This document describes how to work with HIL's database migration
framework. It is aimed at developers; for instructions on upgrading a
production database see UPGRADING.rst.

# Introduction

HIL uses [SQLAlchemy][1] as a database abstraction layer,
[Flask-SQLAlchemy][2] for integration with [Flask][3], and
[Flask-Migrate][4]/[Alembic][5] for migration support. This document
explains HIL-specific details; refer to the libraries' documentation
for general information about these tools. This document mainly focuses
on Alembic and Flask-Migrate.

HIL uses migration scripts for updating the database to work
with a new version of the software. Any time the database schema
changes, a migration script must be written so that existing
installations may be upgraded to the next HIL release automatically.

## Background

Developers unfamiliar with alembic should at least skim the [Alembic
tutorial](http://alembic.zzzcomputing.com/en/latest/tutorial.html), which
explains general alembic concepts. Developers should also read [the
overview documentation for Flask-Migrate][4], which integrates Alembic
with Flask.

## Usage In HIL

HIL uses the migration libraries as follows:

The [Flask-Script][6] extension is used to expose Flask-Migrate's
functionality, via the `hil-admin db` subcommand, implemented in
`hil/commands/`. This command is almost exactly as described in the
[Flask-Migrate][4] documentation, except we've added sub-command `hil
db create`, which initially creates and populates the database tables.
This command is idempotent, so it is safe to run it on an
already-initialized database. When adding extensions to hil.cfg, the
`create` command should be re-run to create any new tables; see
UPGRADING for details.

We use Alembic's [branch support][7] to handle tables created by
extensions; Developers should be familiar with this part of alembic's
interface. Each extension should have its own head. We do not merge
these heads.

When a new migration script needs to be written, the procedure depends
on whether or not the migration script concerns an extension which does
not already have any migration scripts.

### If the extension does not have migration scripts already

First, choose a directory in which to store the migration scripts for the
extension. Storing the migrations as close to the module as possible is
recommended. Add code to your extension to register this directory with
`hil.migrations.paths`, e.g.:

    from hil.migrations import paths:

    paths[__name__] = 'Path to my migrations directory'

Make sure the value will be correct regardless of where the source tree is
located; making it a function of `__file__` is a good idea. Have a look at
existing extensions for examples if need be. `hil.ext.switches.dell` is a
good example.

Also, make sure that the migration scripts will be included in the final
package. This usually just means adding an appropriate entry to `package_data`
in `setup.py`. If the extension is maintained outside of the HIL core source
tree, make sure you pass `zip_safe=False` to `setup`.
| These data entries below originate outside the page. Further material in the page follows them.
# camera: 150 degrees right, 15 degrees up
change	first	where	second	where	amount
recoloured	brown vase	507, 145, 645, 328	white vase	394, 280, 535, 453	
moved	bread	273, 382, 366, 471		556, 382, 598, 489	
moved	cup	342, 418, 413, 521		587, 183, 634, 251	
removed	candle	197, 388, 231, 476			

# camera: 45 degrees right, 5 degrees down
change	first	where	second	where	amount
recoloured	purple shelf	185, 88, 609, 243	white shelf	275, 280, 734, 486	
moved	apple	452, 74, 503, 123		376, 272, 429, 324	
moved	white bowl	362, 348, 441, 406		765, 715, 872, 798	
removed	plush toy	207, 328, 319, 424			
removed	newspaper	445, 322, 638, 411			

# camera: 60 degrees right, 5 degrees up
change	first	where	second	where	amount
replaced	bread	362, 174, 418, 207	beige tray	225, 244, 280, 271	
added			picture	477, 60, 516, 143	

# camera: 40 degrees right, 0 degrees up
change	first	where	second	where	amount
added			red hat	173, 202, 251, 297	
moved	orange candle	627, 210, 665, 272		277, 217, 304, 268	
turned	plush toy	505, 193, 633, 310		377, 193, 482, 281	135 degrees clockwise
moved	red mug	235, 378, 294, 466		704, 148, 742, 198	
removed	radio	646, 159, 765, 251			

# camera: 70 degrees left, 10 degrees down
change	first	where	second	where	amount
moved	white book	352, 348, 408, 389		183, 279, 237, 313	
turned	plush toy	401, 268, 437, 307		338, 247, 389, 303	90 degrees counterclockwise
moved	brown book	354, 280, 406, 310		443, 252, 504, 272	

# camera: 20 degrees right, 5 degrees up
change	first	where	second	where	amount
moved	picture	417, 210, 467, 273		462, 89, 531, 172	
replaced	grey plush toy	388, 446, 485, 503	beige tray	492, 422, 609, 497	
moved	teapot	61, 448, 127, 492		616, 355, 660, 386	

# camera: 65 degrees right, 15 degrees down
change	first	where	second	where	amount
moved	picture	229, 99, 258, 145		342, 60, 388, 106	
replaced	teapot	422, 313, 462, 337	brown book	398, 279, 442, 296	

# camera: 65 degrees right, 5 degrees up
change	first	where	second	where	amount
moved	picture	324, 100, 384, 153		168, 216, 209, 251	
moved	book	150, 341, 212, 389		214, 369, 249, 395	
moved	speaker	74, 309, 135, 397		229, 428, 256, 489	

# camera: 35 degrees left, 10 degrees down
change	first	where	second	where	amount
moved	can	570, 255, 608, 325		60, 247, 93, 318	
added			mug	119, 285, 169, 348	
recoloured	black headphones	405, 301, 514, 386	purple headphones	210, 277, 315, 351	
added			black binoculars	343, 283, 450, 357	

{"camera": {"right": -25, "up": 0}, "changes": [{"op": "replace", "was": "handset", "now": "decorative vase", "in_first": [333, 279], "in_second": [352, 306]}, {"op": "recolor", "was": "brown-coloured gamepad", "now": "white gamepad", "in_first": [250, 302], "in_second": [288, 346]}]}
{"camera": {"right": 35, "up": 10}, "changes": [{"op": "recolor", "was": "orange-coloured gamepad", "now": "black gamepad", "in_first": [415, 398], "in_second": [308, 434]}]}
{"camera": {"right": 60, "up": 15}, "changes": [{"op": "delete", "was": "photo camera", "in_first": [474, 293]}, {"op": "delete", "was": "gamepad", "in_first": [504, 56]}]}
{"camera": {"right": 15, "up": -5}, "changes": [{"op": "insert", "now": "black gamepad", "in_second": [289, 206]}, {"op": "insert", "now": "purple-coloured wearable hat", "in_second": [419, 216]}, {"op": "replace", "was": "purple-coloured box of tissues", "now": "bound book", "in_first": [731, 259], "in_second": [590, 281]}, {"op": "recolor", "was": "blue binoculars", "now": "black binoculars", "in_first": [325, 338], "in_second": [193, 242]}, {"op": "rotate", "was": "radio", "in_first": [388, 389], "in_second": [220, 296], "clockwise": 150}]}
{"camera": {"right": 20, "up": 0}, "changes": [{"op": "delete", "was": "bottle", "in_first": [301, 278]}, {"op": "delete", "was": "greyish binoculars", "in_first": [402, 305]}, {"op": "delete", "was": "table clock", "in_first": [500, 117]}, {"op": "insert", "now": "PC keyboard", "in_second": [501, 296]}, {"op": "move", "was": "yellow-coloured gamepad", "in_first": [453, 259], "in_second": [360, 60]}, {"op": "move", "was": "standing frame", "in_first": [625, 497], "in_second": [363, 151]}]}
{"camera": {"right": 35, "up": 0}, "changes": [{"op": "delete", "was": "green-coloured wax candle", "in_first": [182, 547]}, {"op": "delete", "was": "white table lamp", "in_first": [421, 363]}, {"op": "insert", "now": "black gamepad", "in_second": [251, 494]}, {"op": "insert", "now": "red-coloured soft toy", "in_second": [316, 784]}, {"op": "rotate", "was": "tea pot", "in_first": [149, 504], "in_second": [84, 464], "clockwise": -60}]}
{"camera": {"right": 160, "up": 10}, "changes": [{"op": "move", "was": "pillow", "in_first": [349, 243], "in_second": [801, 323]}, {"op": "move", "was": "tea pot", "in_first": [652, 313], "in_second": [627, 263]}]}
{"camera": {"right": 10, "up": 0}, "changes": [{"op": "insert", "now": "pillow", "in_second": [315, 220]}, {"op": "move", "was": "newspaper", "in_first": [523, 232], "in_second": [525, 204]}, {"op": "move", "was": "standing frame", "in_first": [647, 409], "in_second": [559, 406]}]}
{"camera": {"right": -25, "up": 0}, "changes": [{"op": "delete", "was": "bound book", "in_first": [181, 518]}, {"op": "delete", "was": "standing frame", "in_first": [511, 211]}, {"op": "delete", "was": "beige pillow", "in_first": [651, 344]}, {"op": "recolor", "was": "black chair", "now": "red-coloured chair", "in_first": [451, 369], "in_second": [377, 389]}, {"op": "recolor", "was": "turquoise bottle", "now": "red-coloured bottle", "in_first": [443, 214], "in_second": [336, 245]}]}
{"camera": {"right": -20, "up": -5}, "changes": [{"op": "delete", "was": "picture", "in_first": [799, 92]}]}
Next, to generate a template migration, execute:

    hil-admin db migrate --head hil@head \
        --branch-label ${name_of_extension_module} \
        -m '<Summary of change>'

Alembic will look at the differences between the schema in the database and
the one derived from the HIL source, and generate its best attempt at a
migration script. The script will be stored in `hil/migrations/versions`.
Move it to the directory you chose, and change the value of `down_revision` to
`None`.

Sanity check the output; Alembic often does a good job generating scripts, but
it should not be trusted blindly.

Finally, run `hil-admin db upgrade heads` to upgrade the database according
to your new migration.

### If the extension already has migrations, or the script is for HIL core

To generate a new migration script, execute:

    hil-admin db migrate --head ${branch_name}@head \
        -m '<Summary of change>'

Where `${branch_name}` is either the name of the extension's module (if the
script is for an extension) or `hil` (if the script is for HIL core).

Alembic will look at the differences between the schema in the database and
the one derived from the HIL source, and generate its best attempt at a
migration script. The script will be stored in `hil/migrations/versions`.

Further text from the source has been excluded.